[What the task requires]
Output an exact reproduction of the data.

───── Dataset section

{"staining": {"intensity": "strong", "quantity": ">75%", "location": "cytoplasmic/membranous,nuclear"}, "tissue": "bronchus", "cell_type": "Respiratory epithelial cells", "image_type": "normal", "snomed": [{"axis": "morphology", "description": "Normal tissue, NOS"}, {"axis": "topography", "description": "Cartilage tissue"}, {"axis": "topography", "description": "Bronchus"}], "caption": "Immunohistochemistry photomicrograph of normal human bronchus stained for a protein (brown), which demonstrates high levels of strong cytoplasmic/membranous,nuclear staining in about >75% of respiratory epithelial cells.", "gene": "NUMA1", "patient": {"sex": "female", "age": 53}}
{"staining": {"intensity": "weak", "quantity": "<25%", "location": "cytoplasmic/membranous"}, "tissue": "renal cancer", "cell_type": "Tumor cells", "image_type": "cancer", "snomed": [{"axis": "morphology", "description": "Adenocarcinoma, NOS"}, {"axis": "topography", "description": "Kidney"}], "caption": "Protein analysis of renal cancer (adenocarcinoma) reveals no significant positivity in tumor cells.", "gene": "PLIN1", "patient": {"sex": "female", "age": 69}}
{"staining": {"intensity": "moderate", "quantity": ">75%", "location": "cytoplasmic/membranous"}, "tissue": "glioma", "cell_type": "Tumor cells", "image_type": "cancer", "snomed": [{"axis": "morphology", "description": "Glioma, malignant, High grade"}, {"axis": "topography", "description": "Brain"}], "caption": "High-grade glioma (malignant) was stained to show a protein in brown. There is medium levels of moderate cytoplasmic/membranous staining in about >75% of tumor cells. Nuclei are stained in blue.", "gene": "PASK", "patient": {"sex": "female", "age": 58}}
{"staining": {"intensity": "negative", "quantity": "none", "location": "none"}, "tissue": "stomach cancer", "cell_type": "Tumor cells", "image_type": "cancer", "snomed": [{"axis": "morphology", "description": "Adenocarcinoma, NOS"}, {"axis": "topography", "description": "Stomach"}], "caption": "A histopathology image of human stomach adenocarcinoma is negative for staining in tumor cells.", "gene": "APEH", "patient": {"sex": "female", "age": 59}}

──────────

[Task answer]
{"staining": {"intensity": "strong", "quantity": ">75%", "location": "cytoplasmic/membranous,nuclear"}, "tissue": "bronchus", "cell_type": "Respiratory epithelial cells", "image_type": "normal", "snomed": [{"axis": "morphology", "description": "Normal tissue, NOS"}, {"axis": "topography", "description": "Cartilage tissue"}, {"axis": "topography", "description": "Bronchus"}], "caption": "Immunohistochemistry photomicrograph of normal human bronchus stained for a protein (brown), which demonstrates high levels of strong cytoplasmic/membranous,nuclear staining in about >75% of respiratory epithelial cells.", "gene": "NUMA1", "patient": {"sex": "female", "age": 53}}
{"staining": {"intensity": "weak", "quantity": "<25%", "location": "cytoplasmic/membranous"}, "tissue": "renal cancer", "cell_type": "Tumor cells", "image_type": "cancer", "snomed": [{"axis": "morphology", "description": "Adenocarcinoma, NOS"}, {"axis": "topography", "description": "Kidney"}], "caption": "Protein analysis of renal cancer (adenocarcinoma) reveals no significant positivity in tumor cells.", "gene": "PLIN1", "patient": {"sex": "female", "age": 69}}
{"staining": {"intensity": "moderate", "quantity": ">75%", "location": "cytoplasmic/membranous"}, "tissue": "glioma", "cell_type": "Tumor cells", "image_type": "cancer", "snomed": [{"axis": "morphology", "description": "Glioma, malignant, High grade"}, {"axis": "topography", "description": "Brain"}], "caption": "High-grade glioma (malignant) was stained to show a protein in brown. There is medium levels of moderate cytoplasmic/membranous staining in about >75% of tumor cells. Nuclei are stained in blue.", "gene": "PASK", "patient": {"sex": "female", "age": 58}}
{"staining": {"intensity": "negative", "quantity": "none", "location": "none"}, "tissue": "stomach cancer", "cell_type": "Tumor cells", "image_type": "cancer", "snomed": [{"axis": "morphology", "description": "Adenocarcinoma, NOS"}, {"axis": "topography", "description": "Stomach"}], "caption": "A histopathology image of human stomach adenocarcinoma is negative for staining in tumor cells.", "gene": "APEH", "patient": {"sex": "female", "age": 59}}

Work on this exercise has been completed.